Born: 17 February, 2013, in Osaka, Japan. Died: 9 July, 2013, aged 58
Masao Yoshida was the nuclear engineer who took charge of the Fukushima Daiichi power plant two years ago as multiple reactors spiralled out of control after a tsunami, but who ultimately failed to prevent the world’s worst nuclear disaster since Chernobyl. He died from cancer yesterday at the age of 58. Yoshida had been chief manager at Fukushima Daiichi for just nine months when a 42-foot tsunami inundated the site on 11 March, 2011, knocking out vital cooling systems to the plant’s six reactors. Three reactors eventually suffered hydrogen explosions and fuel meltdowns, releasing vast amounts of radioactive matter into the environment. Although the company was criticised for its handling of the disaster, Yoshida won praise for his effort to minimise the damage.
He was faulted, however, for failing to invest in adequate tsunami walls at the company’s nuclear power plants when he was head of nuclear facilities. Yoshida later apologised, saying he had been “too lax” in his assumptions of how big a tsunami might hit the coastal plant.
Yoshida took a leave from work in late 2011 after receiving a diagnosis of esophageal cancer. Experts have said his illness was not a result of radiation exposure from the accident, given how quickly it came on.
Survivors include his wife, Yoko, and three sons.
When the tsunami hit, Yoshida took command from inside a fortified bunker at the plant. In video footage of the command room released by Tokyo Electric last year, he can be seen at times pushing his workers to hook up water hoses or procure fuel, at times tearfully apologising to teams he sent out to check on the stricken reactors.
At one point, he ignores orders from Prime Minister Naoto Kan to stop injecting seawater into one of the reactors, a last-ditch measure taken by plant workers to try to cool it.
He later offers to lead a “suicide mission” with other older officials to try pumping water into another reactor, but is dissuaded.

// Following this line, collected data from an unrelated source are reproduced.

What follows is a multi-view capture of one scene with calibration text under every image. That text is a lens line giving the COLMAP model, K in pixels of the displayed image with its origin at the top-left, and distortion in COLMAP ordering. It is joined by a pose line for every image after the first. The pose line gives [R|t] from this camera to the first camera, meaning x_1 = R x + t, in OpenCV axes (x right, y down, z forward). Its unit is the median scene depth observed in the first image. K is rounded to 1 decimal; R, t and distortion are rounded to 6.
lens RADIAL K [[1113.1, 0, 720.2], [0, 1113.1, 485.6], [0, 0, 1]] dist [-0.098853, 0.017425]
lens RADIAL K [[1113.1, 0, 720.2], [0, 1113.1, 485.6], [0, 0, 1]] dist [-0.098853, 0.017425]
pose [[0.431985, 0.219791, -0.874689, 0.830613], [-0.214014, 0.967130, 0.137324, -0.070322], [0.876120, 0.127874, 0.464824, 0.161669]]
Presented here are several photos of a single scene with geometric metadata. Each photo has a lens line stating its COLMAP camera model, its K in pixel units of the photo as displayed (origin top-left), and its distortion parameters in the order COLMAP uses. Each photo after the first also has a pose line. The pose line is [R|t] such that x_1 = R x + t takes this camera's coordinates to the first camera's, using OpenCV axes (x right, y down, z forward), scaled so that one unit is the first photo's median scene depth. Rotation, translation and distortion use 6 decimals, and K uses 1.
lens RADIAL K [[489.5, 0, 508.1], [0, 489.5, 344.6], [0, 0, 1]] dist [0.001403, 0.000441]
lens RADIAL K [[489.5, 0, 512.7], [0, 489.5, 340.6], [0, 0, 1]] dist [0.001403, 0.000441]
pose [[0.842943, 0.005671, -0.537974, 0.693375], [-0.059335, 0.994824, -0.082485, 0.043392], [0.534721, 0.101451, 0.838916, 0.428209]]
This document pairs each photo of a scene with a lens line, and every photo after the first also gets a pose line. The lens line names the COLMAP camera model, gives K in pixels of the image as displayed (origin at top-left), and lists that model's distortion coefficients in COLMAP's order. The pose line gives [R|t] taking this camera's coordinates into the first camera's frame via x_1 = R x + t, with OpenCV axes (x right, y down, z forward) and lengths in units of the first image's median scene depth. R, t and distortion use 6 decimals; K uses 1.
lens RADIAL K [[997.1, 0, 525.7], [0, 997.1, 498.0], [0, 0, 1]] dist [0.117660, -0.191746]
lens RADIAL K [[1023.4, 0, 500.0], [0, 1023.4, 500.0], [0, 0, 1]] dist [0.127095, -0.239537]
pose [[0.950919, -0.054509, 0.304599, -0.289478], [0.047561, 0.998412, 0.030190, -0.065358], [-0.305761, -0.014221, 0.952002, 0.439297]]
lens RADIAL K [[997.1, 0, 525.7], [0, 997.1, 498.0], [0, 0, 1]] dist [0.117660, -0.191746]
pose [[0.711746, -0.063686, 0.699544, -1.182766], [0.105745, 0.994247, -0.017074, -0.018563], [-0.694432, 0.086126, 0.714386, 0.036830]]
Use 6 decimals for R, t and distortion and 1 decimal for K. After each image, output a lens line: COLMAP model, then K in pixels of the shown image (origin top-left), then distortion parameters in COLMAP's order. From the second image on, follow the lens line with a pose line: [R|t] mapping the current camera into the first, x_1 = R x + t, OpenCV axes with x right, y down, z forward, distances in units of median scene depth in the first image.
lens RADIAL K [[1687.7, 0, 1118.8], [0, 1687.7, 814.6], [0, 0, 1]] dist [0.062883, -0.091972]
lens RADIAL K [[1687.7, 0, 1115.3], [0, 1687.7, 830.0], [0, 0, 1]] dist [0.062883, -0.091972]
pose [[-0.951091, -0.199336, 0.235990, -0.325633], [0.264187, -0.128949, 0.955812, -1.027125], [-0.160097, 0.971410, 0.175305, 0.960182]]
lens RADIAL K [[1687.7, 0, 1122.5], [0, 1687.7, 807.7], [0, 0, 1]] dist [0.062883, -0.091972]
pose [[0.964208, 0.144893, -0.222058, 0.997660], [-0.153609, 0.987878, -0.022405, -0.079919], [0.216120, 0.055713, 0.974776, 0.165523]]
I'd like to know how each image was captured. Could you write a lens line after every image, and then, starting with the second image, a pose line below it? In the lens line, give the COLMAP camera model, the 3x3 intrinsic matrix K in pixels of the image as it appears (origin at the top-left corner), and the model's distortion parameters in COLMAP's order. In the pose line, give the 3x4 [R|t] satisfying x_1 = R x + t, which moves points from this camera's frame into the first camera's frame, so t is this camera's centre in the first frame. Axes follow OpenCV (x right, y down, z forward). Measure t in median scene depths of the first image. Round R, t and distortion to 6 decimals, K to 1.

And as officials warn that core meltdowns have most likely started, he directs men to leave the reactors but stays put in the bunker. Yoshida later said that the thought of abandoning the plant never occurred to him.
“I fear we are in acute danger,” Yoshida is heard saying in the video shortly after yet another blast rocks the command room. “But let’s calm down a little. Let’s all take a deep breath. Inhale, exhale.”
After studying nuclear engineering Yoshida worked his way up through Tokyo Electric’s nuclear power division, overseeing its nuclear facilities from 2007 until being appointed chief of Fukushima Daiichi in June 2010.
On his last day at Fukushima Daiichi in December 2011, according to a book on Yoshida by Kadota Ryusho, he again rallied his troops.
“You still have a difficult road ahead, but I know you will overcome,” Yoshida is quoted as saying. “I promise to do my best to return.”